### Assignment
All the lines below need to be output exactly, apart from any images.

(Data extracted from a collection)
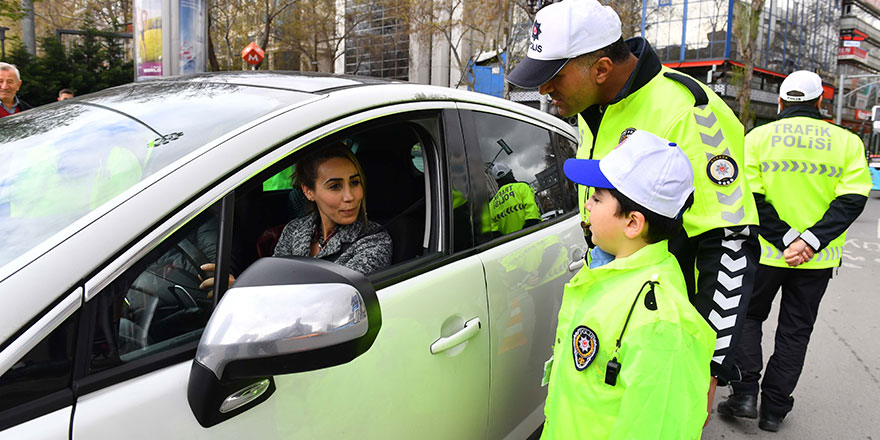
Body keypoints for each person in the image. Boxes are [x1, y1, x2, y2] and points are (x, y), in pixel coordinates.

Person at [506, 0, 760, 405]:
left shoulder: (689, 113)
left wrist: (708, 363)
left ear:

### Solved exercise
Body keypoints for each person in the image. Boxes are [x1, y1, x2, y2] and points are (x, y), in pixel coordinates.

Person at [506, 0, 760, 405]:
left shoulder: (689, 113)
left wrist: (708, 363)
left ear:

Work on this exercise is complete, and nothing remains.